Despite three entries on the shortlist — one each from Rethink Toronto, Jungle Media and John St. — Canada is leaving Cannes without a Media Lion this year.
Penny Stevens, Media Experts president and a member of the 12-person awarding jury, told Marketing Canadian submissions this year were solid but, compared to other work in the competition, they were “generally middle of the pack.”
The problem, she said, isn’t necessarily the work itself, but the quality of the submissions. A quality case video is extremely important when a jury has to sift through 3,000 submissions, and each is given only two minutes per video in the first round of judging, she said.
“It’s an immediate reaction, so the video is extremely important in demonstrating results. I’m not sure we’re very good at doing that,” said Stevens. “We’re very good at showing our commercials, but that does not make a case.”

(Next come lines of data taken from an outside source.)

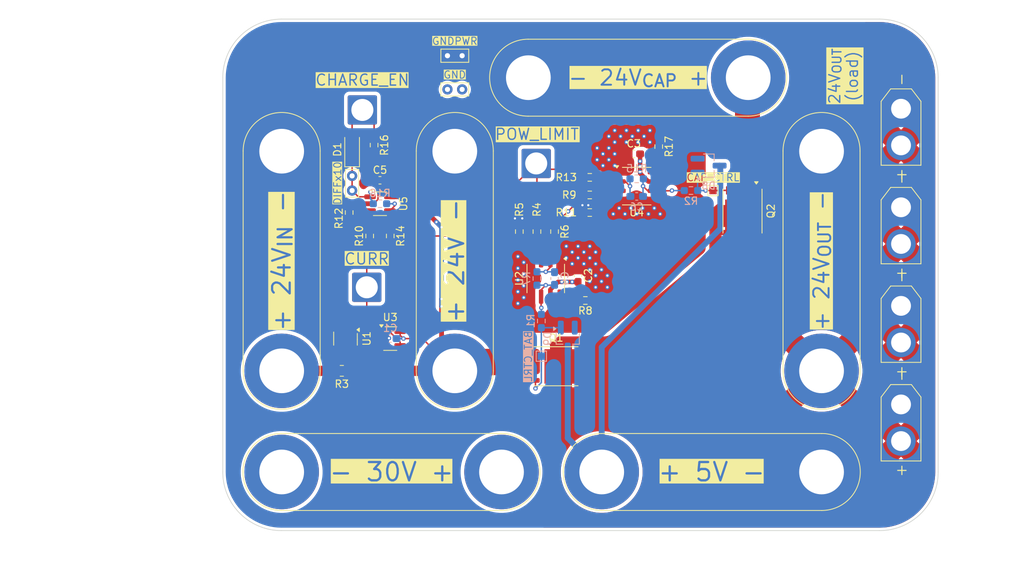
<source format=kicad_pcb>
(kicad_pcb
	(version 20241229)
	(generator "pcbnew")
	(generator_version "9.0")
	(general
		(thickness 1.6)
		(legacy_teardrops no)
	)
	(paper "A4")
	(title_block
		(title "Current Sense Test Board")
		(date "2025-05-27")
		(rev "1B")
		(company "UT Robomasters")
		(comment 1 "Robomasters")
	)
	(layers
		(0 "F.Cu" signal)
		(4 "In1.Cu" signal)
		(6 "In2.Cu" signal)
		(2 "B.Cu" signal)
		(9 "F.Adhes" user "F.Adhesive")
		(11 "B.Adhes" user "B.Adhesive")
		(13 "F.Paste" user)
		(15 "B.Paste" user)
		(5 "F.SilkS" user "F.Silkscreen")
		(7 "B.SilkS" user "B.Silkscreen")
		(1 "F.Mask" user)
		(3 "B.Mask" user)
		(17 "Dwgs.User" user "User.Drawings")
		(19 "Cmts.User" user "User.Comments")
		(21 "Eco1.User" user "User.Eco1")
		(23 "Eco2.User" user "User.Eco2")
		(25 "Edge.Cuts" user)
		(27 "Margin" user)
		(31 "F.CrtYd" user "F.Courtyard")
		(29 "B.CrtYd" user "B.Courtyard")
		(35 "F.Fab" user)
		(33 "B.Fab" user)
		(39 "User.1" user)
		(41 "User.2" user)
		(43 "User.3" user)
		(45 "User.4" user)
	)
	(setup
		(stackup
			(layer "F.SilkS"
				(type "Top Silk Screen")
			)
			(layer "F.Paste"
				(type "Top Solder Paste")
			)
			(layer "F.Mask"
				(type "Top Solder Mask")
				(thickness 0.01)
			)
			(layer "F.Cu"
				(type "copper")
				(thickness 0.035)
			)
			(layer "dielectric 1"
				(type "prepreg")
				(thickness 0.1)
				(material "FR4")
				(epsilon_r 4.5)
				(loss_tangent 0.02)
			)
			(layer "In1.Cu"
				(type "copper")
				(thickness 0.035)
			)
			(layer "dielectric 2"
				(type "core")
				(thickness 1.24)
				(material "FR4")
				(epsilon_r 4.5)
				(loss_tangent 0.02)
			)
			(layer "In2.Cu"
				(type "copper")
				(thickness 0.035)
			)
			(layer "dielectric 3"
				(type "prepreg")
				(thickness 0.1)
				(material "FR4")
				(epsilon_r 4.5)
				(loss_tangent 0.02)
			)
			(layer "B.Cu"
				(type "copper")
				(thickness 0.035)
			)
			(layer "B.Mask"
				(type "Bottom Solder Mask")
				(thickness 0.01)
			)
			(layer "B.Paste"
				(type "Bottom Solder Paste")
			)
			(layer "B.SilkS"
				(type "Bottom Silk Screen")
			)
			(copper_finish "None")
			(dielectric_constraints no)
		)
		(pad_to_mask_clearance 0)
		(allow_soldermask_bridges_in_footprints no)
		(tenting front back)
		(pcbplotparams
			(layerselection 0x00000000_00000000_55555555_5755f5ff)
			(plot_on_all_layers_selection 0x00000000_00000000_00000000_00000000)
			(disableapertmacros no)
			(usegerberextensions yes)
			(usegerberattributes no)
			(usegerberadvancedattributes no)
			(creategerberjobfile no)
			(dashed_line_dash_ratio 12.000000)
			(dashed_line_gap_ratio 3.000000)
			(svgprecision 4)
			(plotframeref no)
			(mode 1)
			(useauxorigin no)
			(hpglpennumber 1)
			(hpglpenspeed 20)
			(hpglpendiameter 15.000000)
			(pdf_front_fp_property_popups yes)
			(pdf_back_fp_property_popups yes)
			(pdf_metadata yes)
			(pdf_single_document no)
			(dxfpolygonmode yes)
			(dxfimperialunits yes)
			(dxfusepcbnewfont yes)
			(psnegative no)
			(psa4output no)
			(plot_black_and_white yes)
			(plotinvisibletext no)
			(sketchpadsonfab no)
			(plotpadnumbers no)
			(hidednponfab no)
			(sketchdnponfab yes)
			(crossoutdnponfab yes)
			(subtractmaskfromsilk yes)
			(outputformat 1)
			(mirror no)
			(drillshape 0)
			(scaleselection 1)
			(outputdirectory "plot/")
		)
	)
	(net 0 "")
	(net 1 "GNDPWR")
	(net 2 "+24V")
	(net 3 "GND")
	(net 4 "VCC")
	(net 5 "/BAT_CTRL")
	(net 6 "/Current Sense/1-")
	(net 7 "/Current Sense/2-")
	(net 8 "/CAP_CTRL")
	(net 9 "/CHARGE_EN_OUT")
	(net 10 "/Current Sense/DIFF10")
	(net 11 "/CAP_CTRL_R")
	(net 12 "+5V")
	(net 13 "/BAT_CTRL_R")
	(net 14 "/POW_LIMIT_IN")
	(net 15 "/CURR_OUT")
	(net 16 "/+24_MERGED")
	(net 17 "/+24_IN")
	(net 18 "/+24V_CAP_IN")
	(net 19 "/Current Sense/1+")
	(net 20 "/Current Sense/FLAG_{1}")
	(net 21 "/Current Sense/2+")
	(net 22 "/Current Sense/3+")
	(net 23 "/Current Sense/3-")
	(net 24 "/Current Sense/FLAG_{2}")
	(net 25 "/Current Sense/CURR_{RAW}")
	(footprint "Package_TO_SOT_SMD:SOT-23-5_HandSoldering" (layer "F.Cu") (at 129 92.4))
	(footprint "Resistor_SMD:R_0603_1608Metric_Pad0.98x0.95mm_HandSolder" (layer "F.Cu") (at 124.8 93.6 -90))
	(footprint "Resistor_SMD:R_0603_1608Metric_Pad0.98x0.95mm_HandSolder" (layer "F.Cu") (at 157.6 91.2))
	(footprint "Package_SON:Infineon_PG-TDSON-8_6.15x5.15mm" (layer "F.Cu") (at 153 114.6))
	(footprint "Capacitor_SMD:C_0603_1608Metric_Pad1.08x0.95mm_HandSolder" (layer "F.Cu") (at 129 89.2 180))
	(footprint "Package_SO:SOIC-8_3.9x4.9mm_P1.27mm" (layer "F.Cu") (at 164 90))
	(footprint "Diode_SMD:D_SOD-123" (layer "F.Cu") (at 125.2 85 90))
	(footprint "Connector_Wire:SolderWire-2.5sqmm_1x01_D2.4mm_OD3.6mm" (layer "F.Cu") (at 126.6 79.6))
	(footprint "Connector_AMASS:AMASS_XT30U-F_1x02_P5.0mm_Vertical" (layer "F.Cu") (at 200.035 106.335 -90))
	(footprint "Capacitor_SMD:C_0603_1608Metric_Pad1.08x0.95mm_HandSolder" (layer "F.Cu") (at 163.6 85.6 180))
	(footprint "Connector:Banana_Jack_2Pin" (layer "F.Cu") (at 145.57 129 180))
	(footprint "Connector_Wire:SolderWire-2.5sqmm_1x01_D2.4mm_OD3.6mm" (layer "F.Cu") (at 150.3 86.9))
	(footprint "TestPoint:TestPoint_Bridge_Pitch2.0mm_Drill0.7mm" (layer "F.Cu") (at 138.2 72.2))
	(footprint "Resistor_SMD:R_0603_1608Metric_Pad0.98x0.95mm_HandSolder" (layer "F.Cu") (at 148 96.2 -90))
	(footprint "Resistor_SMD:R_0603_1608Metric_Pad0.98x0.95mm_HandSolder" (layer "F.Cu") (at 130.4 96.8 90))
	(footprint "Resistor_SMD:R_0603_1608Metric_Pad0.98x0.95mm_HandSolder" (layer "F.Cu") (at 157.6 88.8))
	(footprint "Resistor_SMD:R_0603_1608Metric_Pad0.98x0.95mm_HandSolder" (layer "F.Cu") (at 157 105.6))
	(footprint "TestPoint:TestPoint_Pad_1.0x1.0mm" (layer "F.Cu") (at 174.4 90.6))
	(footprint "Connector:Banana_Jack_2Pin" (layer "F.Cu") (at 189.2 115.2 90))
	(footprint "Resistor_SMD:R_0603_1608Metric_Pad0.98x0.95mm_HandSolder" (layer "F.Cu") (at 127.6 96.8 90))
	(footprint "Connector_Wire:SolderWire-2.5sqmm_1x01_D2.4mm_OD3.6mm" (layer "F.Cu") (at 127.2 103.8))
	(footprint "Resistor_SMD:R_0805_2012Metric_Pad1.20x1.40mm_HandSolder" (layer "F.Cu") (at 123.8 115.2))
	(footprint "Connector:Banana_Jack_2Pin" (layer "F.Cu") (at 159.23 129))
	(footprint "Connector_AMASS:AMASS_XT30U-F_1x02_P5.0mm_Vertical" (layer "F.Cu") (at 200.035 79.435 -90))
	(footprint "Connector_AMASS:AMASS_XT30U-F_1x02_P5.0mm_Vertical" (layer "F.Cu") (at 200.035 119.785 -90))
	(footprint "Package_SON:Infineon_PG-TDSON-8_6.15x5.15mm" (layer "F.Cu") (at 178.4 93.4 -90))
	(footprint "Connector:Banana_Jack_2Pin" (layer "F.Cu") (at 115.6 115.2 90))
	(footprint "Resistor_SMD:R_0603_1608Metric_Pad0.98x0.95mm_HandSolder" (layer "F.Cu") (at 152.8 96.2 -90))
	(footprint "Resistor_SMD:R_0603_1608Metric_Pad0.98x0.95mm_HandSolder" (layer "F.Cu") (at 167 84.6 90))
	(footprint "TestPoint:TestPoint_Bridge_Pitch2.0mm_Drill0.7mm" (layer "F.Cu") (at 138.2 76.8))
	(footprint "Package_TO_SOT_SMD:SOT-23-6_Handsoldering" (layer "F.Cu") (at 124.3 110.8 -90))
	(footprint "Package_TO_SOT_SMD:SOT-23-5_HandSoldering" (layer "F.Cu") (at 130.4 110.8))
	(footprint "Resistor_SMD:R_0603_1608Metric_Pad0.98x0.95mm_HandSolder" (layer "F.Cu") (at 157.6 93.6))
	(footprint "TestPoint:TestPoint_Bridge_Pitch2.0mm_Drill0.7mm"
		(layer "F.Cu")
		(uuid "df93895d-e9d2-4841-8981-cba9c45f46fa")
		(at 125.2 90.6 90)
		(descr "wire loop as test point, pitch 2.0mm, hole diameter 0.7mm, wire diameter 0.5mm")
		(tags "test point wire loop")
		(property "Reference" "TP1"
			(at 1.1 1.7 90)
			(layer "F.SilkS")
			(hide yes)
			(uuid "9b024ad2-c419-4251-bfb2-e43f44664545")
			(effects
				(font
					(size 1 1)
					(thickness 0.15)
				)
			)
		)
		(property "Value" "V_{DIFF10}"
			(at 1 -1.7 90)
			(layer "F.Fab")
			(uuid "a6e80436-104f-4fb3-b98f-b74d6dd772c6")
			(effects
				(font
					(size 1 1)
					(thickness 0.15)
				)
			)
		)
		(property "Datasheet" ""
			(at 0 0 90)
			(unlocked yes)
			(layer "F.Fab")
			(hide yes)
			(uuid "a48fa766-c7e0-43fd-b7cb-d8bbb5d10b29")
			(effects
				(font
					(size 1.27 1.27)
					(thickness 0.15)
				)
			)
		)
		(property "Description" "test point"
			(at 0 0 90)
			(unlocked yes)
			(layer "F.Fab")
			(hide yes)
			(uuid "f6f9d103-e678-46d4-886e-bfcb1b3eb818")
			(effects
				(font
					(size 1.27 1.27)
					(thickness 0.15)
				)
			)
		)
		(property "Sim.Device" ""
			(at 0 0 90)
			(unlocked yes)
			(layer "F.Fab")
			(hide yes)
			(uuid "2a5d5724-f842-454a-9b17-5c27f41c1563")
			(effects
				(font
					(size 1 1)
					(thickness 0.15)
				)
			)
		)
		(property "Sim.Pins" ""
			(at 0 0 90)
			(unlocked yes)
			(layer "F.Fab")
			(hide yes)
			(uuid "a5f6125a-db73-40db-9867-8194b32f904a")
			(effects
				(font
					(size 1 1)
					(thickness 0.15)
				)
			)
		)
		(property "Sim.Type" ""
			(at 0 0 90)
			(unlocked yes)
			(layer "F.Fab")
			(hide yes)
			(uuid "a5b93242-f05b-4090-af6b-e372a10f4645")
			(effects
				(font
					(size 1 1)
					(thickness 0.15)
				)
			)
		)
		(property "Height" ""
			(at 0 0 90)
			(unlocked yes)
			(layer "F.Fab")
			(hide yes)
			(uuid "21e21548-1284-4147-8488-125caae01bec")
			(effects
				(font
					(size 1 1)
					(thickness 0.15)
				)
			)
		)
		(property "Manufacturer_Name" ""
			(at 0 0 90)
			(unlocked yes)
			(layer "F.Fab")
			(hide yes)
			(uuid "fe6bc
... [533393 chars truncated]
</source>
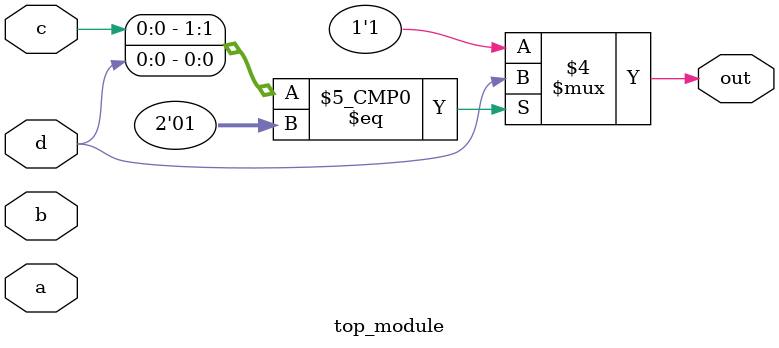
<source format=sv>
module top_module (
	input a, 
	input b,
	input c,
	input d,
	output reg out
);

	always @* begin
		case({c, d})
			2'b00: out = 1;
			2'b01: out = d;
			2'b10: out = 1;
			default: out = 1;
		endcase
	end

endmodule

</source>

The other issue, she said, is other countries do a far better job at profiling and magnifying the creative and media product on their home turf.
“South Americans have a fantastic body of work they celebrate beforehand and it’s all published,” she said. “As a small industry, it’s tough. You need money to do that, but we have to rally together and take a stand.”
Nick Emery, jury president and global chief executive officer at Minshare Worldwide, told reporters at the press conference with industry reporters Tuesday morning about the themes that emerged around this year’s submissions. Though work from big corporations is good, there isn’t a “wow factor” that a lot of not-for-profit and charity organizations have. It doesn’t push boundaries, he said, and so there’s a big gap between what the Samsungs and the McDonald’s of the world are doing compared to work for NGOs.
The Media jury handed out 10 Gold Lions in total and awarded The Grand Prix to Mindshare Instanbul for “Vodafone Red Light Application” – a phone app designed to help victims of domestic violence.
When a woman feels she is in danger of being abused, she can shake her mobile phone to automatically send a text message with her exact location to three trusted friends.
To keep the app a secret from men, the brand promoted it within online tutorials geared towards women and on underwear tags and home wax strips.
The campaign, said Emery “had technology, it had results, it had personalization, it had adaptabililty… But importantly, it had a lot of media rigour around it… It ticked all the boxes.”